Já os defensores da segunda corrente, em suma, asseveram que o art. 227, § 6º da Constituição deveria ser aplicado de maneira analógica à relação sucessória existente entre os irmãos bilaterais e unilaterais, através da justificativa de que a qualidade de irmãos seria justamente uma derivação do estado de filiação e, portanto, explicaria a necessidade de designação de tratamento uniforme no contexto de recebimento de herança, em virtude da vedação constitucional à diferenciação entre filhos. Ademais, os defensores da vertente em questão também consideram que a distinção feita pelo Código Civil ignora o princípio da afetividade, visto que os laços familiares seriam oriundos da convivência, de modo que os laços de sangue não teriam tanto valor se comparados com a relação fática de afeto.
Sendo assim, denota-se que o tema é dotado de controvérsias no campo acadêmico, vez que não existe entendimento pacificado a respeito da possibilidade de aplicação analógica do preceito constitucional que versa acerca da não diferenciação entre os filhos à sucessão entre irmãos e meio irmãos.
Na esfera judicial, o Superior Tribunal de Justiça, predominantemente, utiliza a primeira corrente doutrinária como base para a prolação de decisões a respeito do tema, de modo a considerar que o art. 1841 do CC não ofende valores constitucionais. É o entendimento do STJ:
“O Código estabelece diferença na atribuição da quota hereditária, tratando-se de irmãos bilaterais ou irmãos unilaterais. Os irmãos, bilaterais filhos do mesmo pai e da mesma mãe, recebem em dobro do que couber ao filho só do pai ou só da mãe. Na divisão da herança, coloca-se peso 2 para o irmão bilateral e peso 1 para o irmão unilateral, fazendo-se a partilha. Assim, existindo dois irmãos bilaterais e dois irmãos unilaterais, a herança divide-se em seis partes, 1/6 para cada irmão unilateral e 2/6 (1/3) para cada irmão bilateral. (VENOSA, Sílvio de Salvo. Direito Civil: Direito das Sucessões, 7ª edição, São Paulo: Atlas, 2007. p. 138). No caso dos autos, considerando-se a existência de um irmão bilateral (recorrido) e três irmãs unilaterais (recorrentes), deve-se, na linha dos ensinamentos acima colacionados, atribuir peso 2 ao primeiro e às últimas peso 1. Deste modo, àquele efetivamente caberia 2/5 da herança (40%) e a cada uma destas últimas 1/5 da herança (20%).”

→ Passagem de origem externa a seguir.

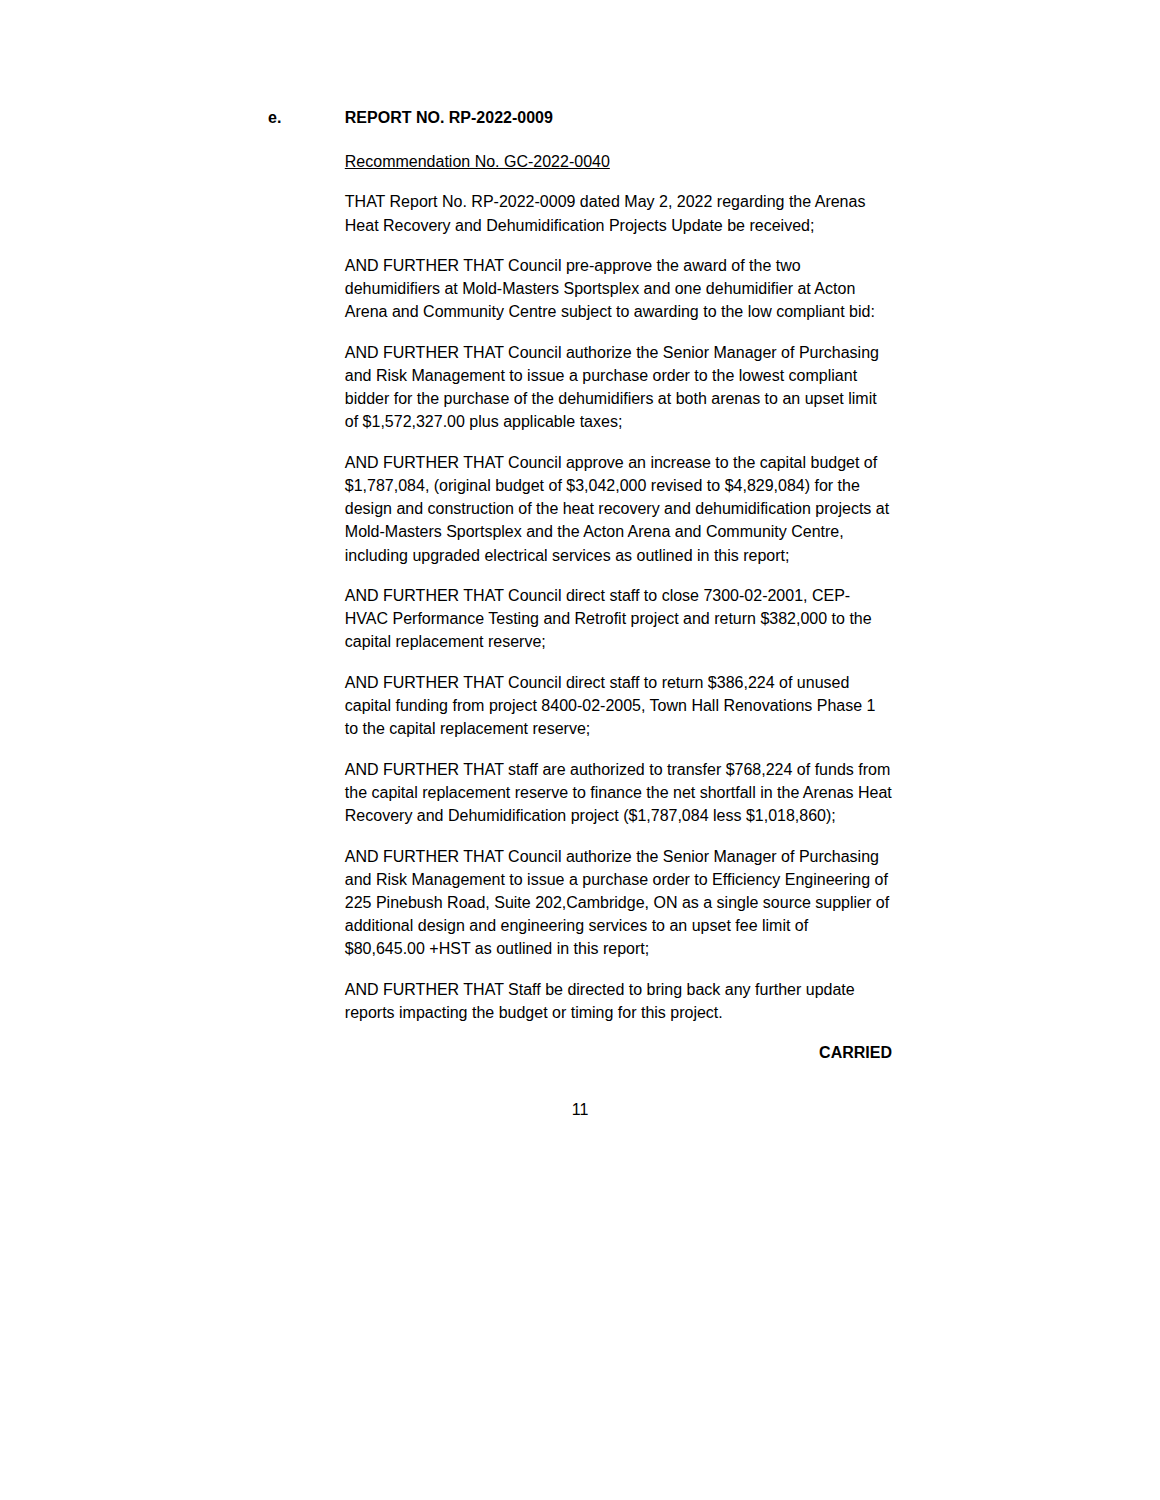e.
REPORT NO. RP-2022-0009
Recommendation No. GC-2022-0040
THAT Report No. RP-2022-0009 dated May 2, 2022 regarding the Arenas Heat Recovery and Dehumidification Projects Update be received;
AND FURTHER THAT Council pre-approve the award of the two dehumidifiers at Mold-Masters Sportsplex and one dehumidifier at Acton Arena and Community Centre subject to awarding to the low compliant bid:
AND FURTHER THAT Council authorize the Senior Manager of Purchasing and Risk Management to issue a purchase order to the lowest compliant bidder for the purchase of the dehumidifiers at both arenas to an upset limit of $1,572,327.00 plus applicable taxes;
AND FURTHER THAT Council approve an increase to the capital budget of $1,787,084, (original budget of $3,042,000 revised to $4,829,084) for the design and construction of the heat recovery and dehumidification projects at Mold-Masters Sportsplex and the Acton Arena and Community Centre, including upgraded electrical services as outlined in this report;
AND FURTHER THAT Council direct staff to close 7300-02-2001, CEP-HVAC Performance Testing and Retrofit project and return $382,000 to the capital replacement reserve;
AND FURTHER THAT Council direct staff to return $386,224 of unused capital funding from project 8400-02-2005, Town Hall Renovations Phase 1 to the capital replacement reserve;
AND FURTHER THAT staff are authorized to transfer $768,224 of funds from the capital replacement reserve to finance the net shortfall in the Arenas Heat Recovery and Dehumidification project ($1,787,084 less $1,018,860);
AND FURTHER THAT Council authorize the Senior Manager of Purchasing and Risk Management to issue a purchase order to Efficiency Engineering of 225 Pinebush Road, Suite 202,Cambridge, ON as a single source supplier of additional design and engineering services to an upset fee limit of $80,645.00 +HST as outlined in this report;
AND FURTHER THAT Staff be directed to bring back any further update reports impacting the budget or timing for this project.
CARRIED
11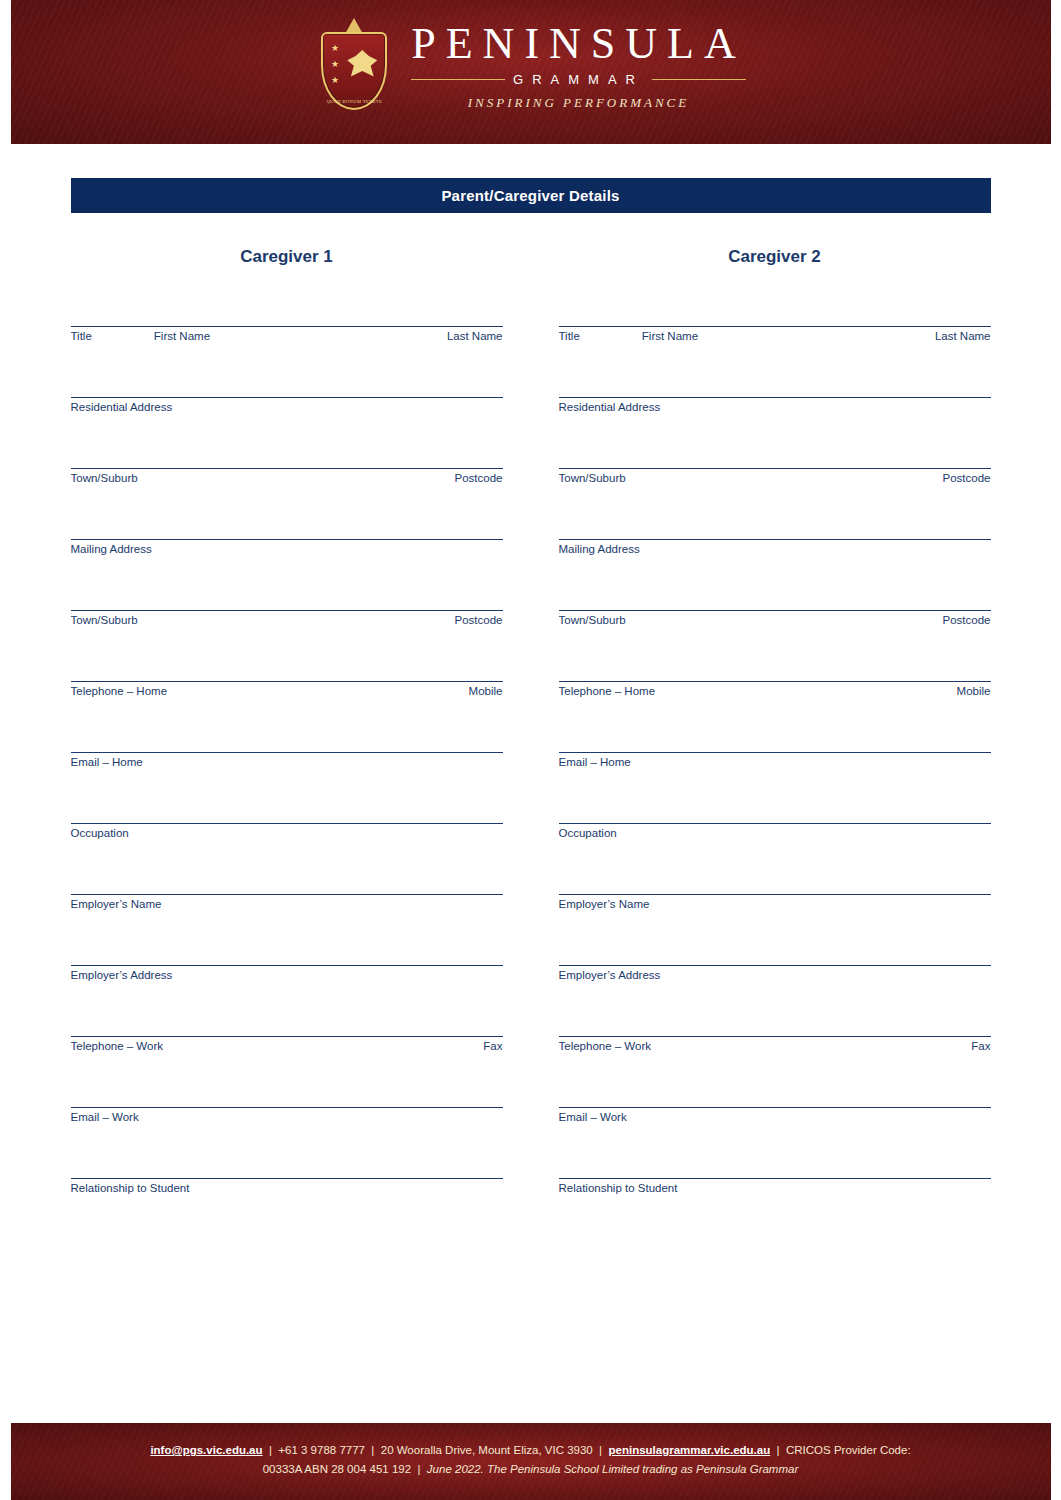★ ★ ★
QUOD BONUM TENETE
PENINSULA
GRAMMAR
INSPIRING PERFORMANCE
Parent/Caregiver Details
Caregiver 1
Title First Name Last Name
Residential Address
Town/Suburb Postcode
Mailing Address
Town/Suburb Postcode
Telephone – Home Mobile
Email – Home
Occupation
Employer’s Name
Employer’s Address
Telephone – Work Fax
Email – Work
Relationship to Student
Caregiver 2
Title First Name Last Name
Residential Address
Town/Suburb Postcode
Mailing Address
Town/Suburb Postcode
Telephone – Home Mobile
Email – Home
Occupation
Employer’s Name
Employer’s Address
Telephone – Work Fax
Email – Work
Relationship to Student
info@pgs.vic.edu.au | +61 3 9788 7777 | 20 Wooralla Drive, Mount Eliza, VIC 3930 | peninsulagrammar.vic.edu.au | CRICOS Provider Code:
00333A ABN 28 004 451 192 | June 2022. The Peninsula School Limited trading as Peninsula Grammar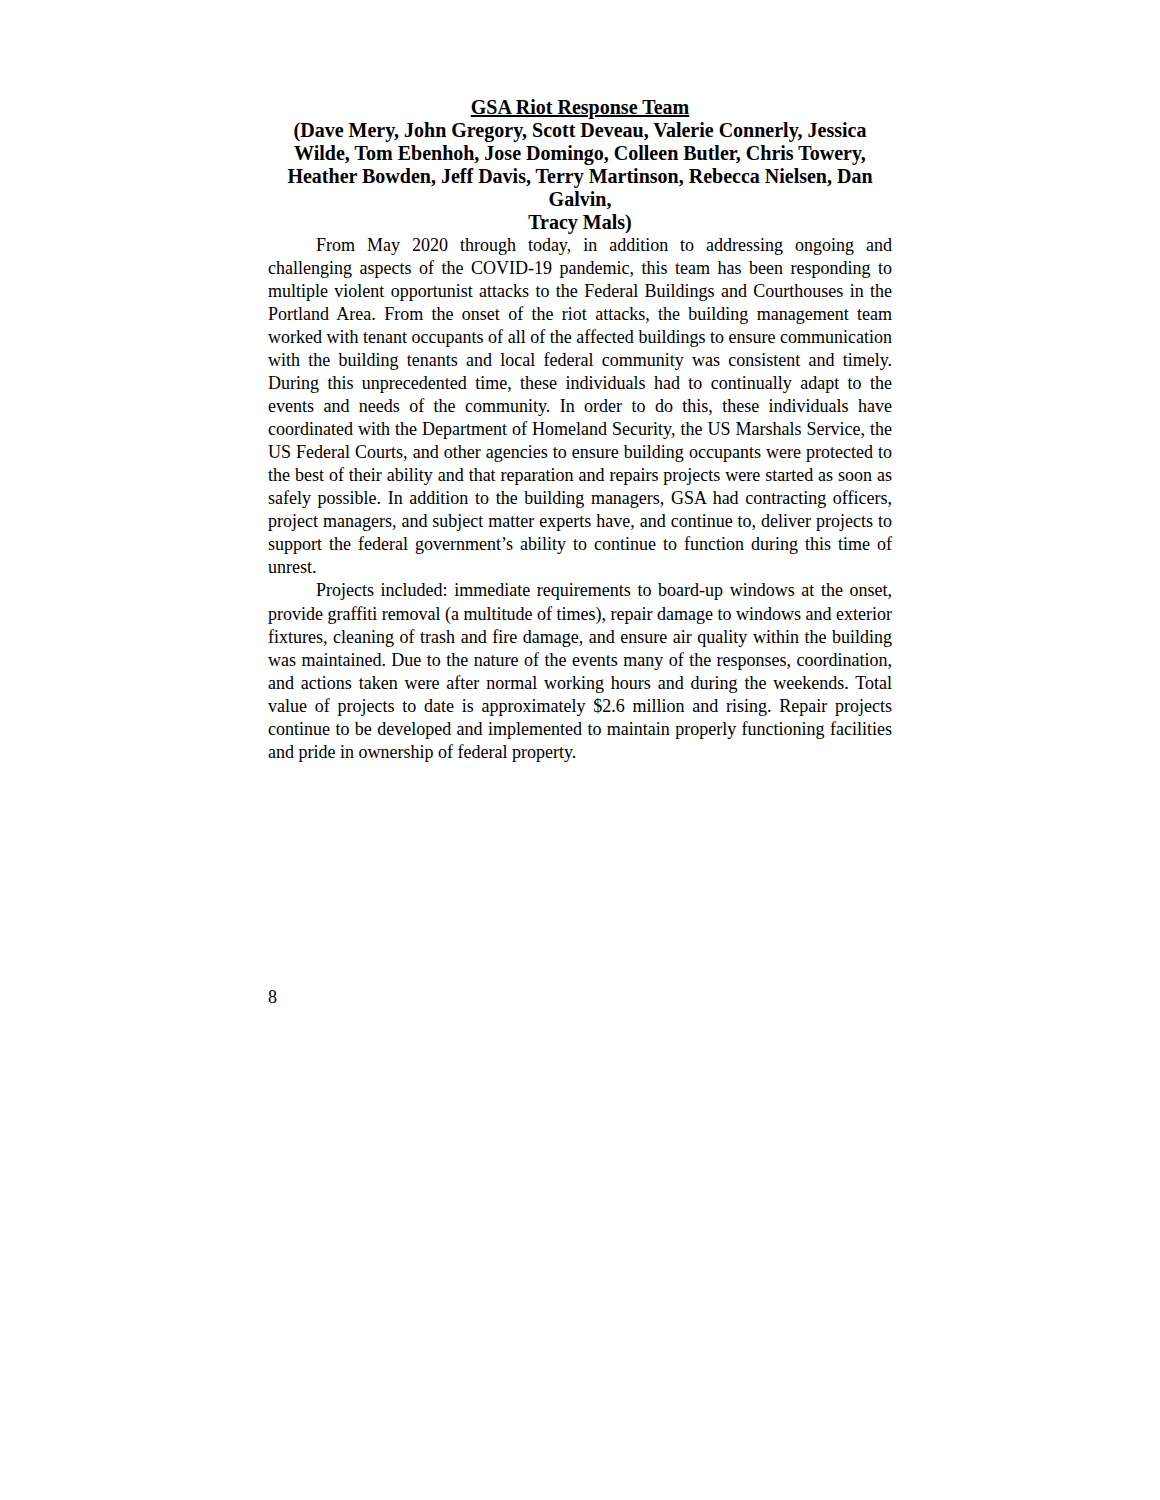GSA Riot Response Team (Dave Mery, John Gregory, Scott Deveau, Valerie Connerly, Jessica Wilde, Tom Ebenhoh, Jose Domingo, Colleen Butler, Chris Towery, Heather Bowden, Jeff Davis, Terry Martinson, Rebecca Nielsen, Dan Galvin, Tracy Mals)
From May 2020 through today, in addition to addressing ongoing and challenging aspects of the COVID-19 pandemic, this team has been responding to multiple violent opportunist attacks to the Federal Buildings and Courthouses in the Portland Area. From the onset of the riot attacks, the building management team worked with tenant occupants of all of the affected buildings to ensure communication with the building tenants and local federal community was consistent and timely. During this unprecedented time, these individuals had to continually adapt to the events and needs of the community. In order to do this, these individuals have coordinated with the Department of Homeland Security, the US Marshals Service, the US Federal Courts, and other agencies to ensure building occupants were protected to the best of their ability and that reparation and repairs projects were started as soon as safely possible. In addition to the building managers, GSA had contracting officers, project managers, and subject matter experts have, and continue to, deliver projects to support the federal government’s ability to continue to function during this time of unrest.
Projects included: immediate requirements to board-up windows at the onset, provide graffiti removal (a multitude of times), repair damage to windows and exterior fixtures, cleaning of trash and fire damage, and ensure air quality within the building was maintained. Due to the nature of the events many of the responses, coordination, and actions taken were after normal working hours and during the weekends. Total value of projects to date is approximately $2.6 million and rising. Repair projects continue to be developed and implemented to maintain properly functioning facilities and pride in ownership of federal property.
8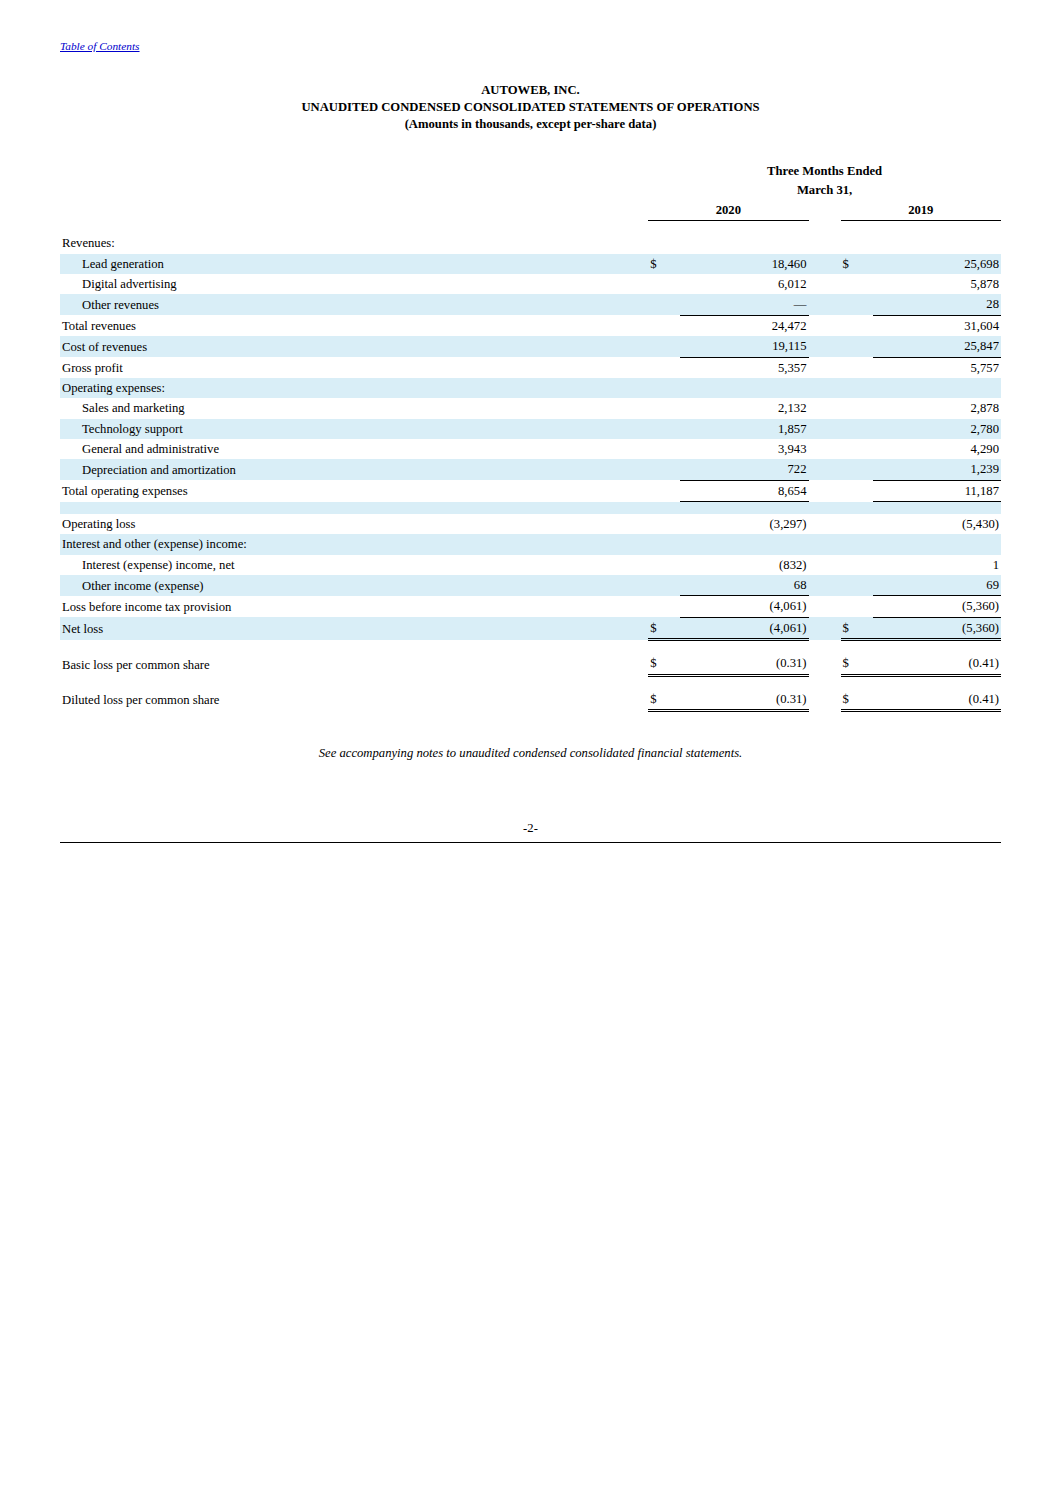Table of Contents
AUTOWEB, INC.
UNAUDITED CONDENSED CONSOLIDATED STATEMENTS OF OPERATIONS
(Amounts in thousands, except per-share data)
| | | Three Months Ended March 31, |
| | | 2020 | | 2019 |
| Revenues: | | | | | | |
| Lead generation | | $ | 18,460 | | $ | 25,698 |
| Digital advertising | | | 6,012 | | | 5,878 |
| Other revenues | | | — | | | 28 |
| Total revenues | | | 24,472 | | | 31,604 |
| Cost of revenues | | | 19,115 | | | 25,847 |
| Gross profit | | | 5,357 | | | 5,757 |
| Operating expenses: | | | | | | |
| Sales and marketing | | | 2,132 | | | 2,878 |
| Technology support | | | 1,857 | | | 2,780 |
| General and administrative | | | 3,943 | | | 4,290 |
| Depreciation and amortization | | | 722 | | | 1,239 |
| Total operating expenses | | | 8,654 | | | 11,187 |
| Operating loss | | | (3,297) | | | (5,430) |
| Interest and other (expense) income: | | | | | | |
| Interest (expense) income, net | | | (832) | | | 1 |
| Other income (expense) | | | 68 | | | 69 |
| Loss before income tax provision | | | (4,061) | | | (5,360) |
| Net loss | | $ | (4,061) | | $ | (5,360) |
| Basic loss per common share | | $ | (0.31) | | $ | (0.41) |
| Diluted loss per common share | | $ | (0.31) | | $ | (0.41) |
See accompanying notes to unaudited condensed consolidated financial statements.
-2-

RECURSO ESPECIAL Nº 1.203.182 – MG (2010/0128448-2), RELATOR: MINISTRO PAULO DE TARSO SANSEVERINO, 30/9/2013
Portanto, evidencia-se que o tema ainda será objeto de futuras discussões, visto que ainda não existe uma única compreensão consolidada entre a comunidade jurídica. Logo, é de notória relevância observar quais serão as atualizações e os entendimentos futuros dos Tribunais a respeito de um assunto tão relevante na seara sucessória e que divide tantas opiniões entre os mais diversos autores.
Referências Bibliográficas:
1) http://www.planalto.gov.br/ccivil_03/leis/2002/l10406.htm;
2) DIAS, Maria Berenice. Manual das Sucessões. 6. ed. rev. atual. e ampl.São Paulo: Revista dos Tribunais, 2008;
3) LOBO, Paulo. Direito Civil: Sucessões. 2ª Ed. São Paulo: Saraiva, 2014;
4) TARTUCE, Flávio. Direito civil: Direito das Sucessões. 12ª. ed. rev., atual. e ampl. Rio de Janeiro: Forense, 2019;
5) RIZZARDO, Arnaldo. Direito das Sucessões. 4. ed. rev. e atual. Rio de Janeiro: Forense, 2008.